INPUT FOR THIS TASK:
Segment Open

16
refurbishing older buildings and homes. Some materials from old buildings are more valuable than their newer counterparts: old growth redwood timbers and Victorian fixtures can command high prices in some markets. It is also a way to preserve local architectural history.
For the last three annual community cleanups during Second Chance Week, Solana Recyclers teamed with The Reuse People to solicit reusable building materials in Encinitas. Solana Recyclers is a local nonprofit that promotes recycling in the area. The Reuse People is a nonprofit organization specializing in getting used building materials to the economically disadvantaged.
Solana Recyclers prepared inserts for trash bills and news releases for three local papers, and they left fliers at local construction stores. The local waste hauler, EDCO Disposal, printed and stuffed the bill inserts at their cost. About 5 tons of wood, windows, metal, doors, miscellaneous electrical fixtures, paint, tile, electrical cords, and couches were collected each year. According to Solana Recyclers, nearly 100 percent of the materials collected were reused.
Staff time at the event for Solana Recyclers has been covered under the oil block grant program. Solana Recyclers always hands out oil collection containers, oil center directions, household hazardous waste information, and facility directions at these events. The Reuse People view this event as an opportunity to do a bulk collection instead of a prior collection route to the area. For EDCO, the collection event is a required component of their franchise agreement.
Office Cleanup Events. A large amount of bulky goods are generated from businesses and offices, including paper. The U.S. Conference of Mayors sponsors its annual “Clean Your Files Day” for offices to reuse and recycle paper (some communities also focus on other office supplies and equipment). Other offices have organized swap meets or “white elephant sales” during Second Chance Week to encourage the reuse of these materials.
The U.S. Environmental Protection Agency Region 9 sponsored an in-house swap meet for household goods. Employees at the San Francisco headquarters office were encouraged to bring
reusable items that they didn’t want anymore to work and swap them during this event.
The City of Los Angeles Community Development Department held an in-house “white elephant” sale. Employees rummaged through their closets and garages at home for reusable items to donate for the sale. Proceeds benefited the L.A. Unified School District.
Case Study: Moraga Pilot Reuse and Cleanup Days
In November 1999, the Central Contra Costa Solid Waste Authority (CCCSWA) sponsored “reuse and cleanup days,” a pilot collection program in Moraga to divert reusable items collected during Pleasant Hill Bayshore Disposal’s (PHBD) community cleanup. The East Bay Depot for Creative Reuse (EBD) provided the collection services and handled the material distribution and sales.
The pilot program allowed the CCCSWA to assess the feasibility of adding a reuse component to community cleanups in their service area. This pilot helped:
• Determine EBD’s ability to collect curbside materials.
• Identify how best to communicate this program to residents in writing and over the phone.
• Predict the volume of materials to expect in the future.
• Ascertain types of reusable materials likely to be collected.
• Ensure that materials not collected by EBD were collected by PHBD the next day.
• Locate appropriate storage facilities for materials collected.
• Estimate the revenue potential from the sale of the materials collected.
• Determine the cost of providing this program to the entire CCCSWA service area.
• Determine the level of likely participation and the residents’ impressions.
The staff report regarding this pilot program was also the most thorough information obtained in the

Segment Closed

TASK DESCRIPTION:
Count the lines of the material above that contain the string "Second". Write nothing but the count.

SOLUTION:
2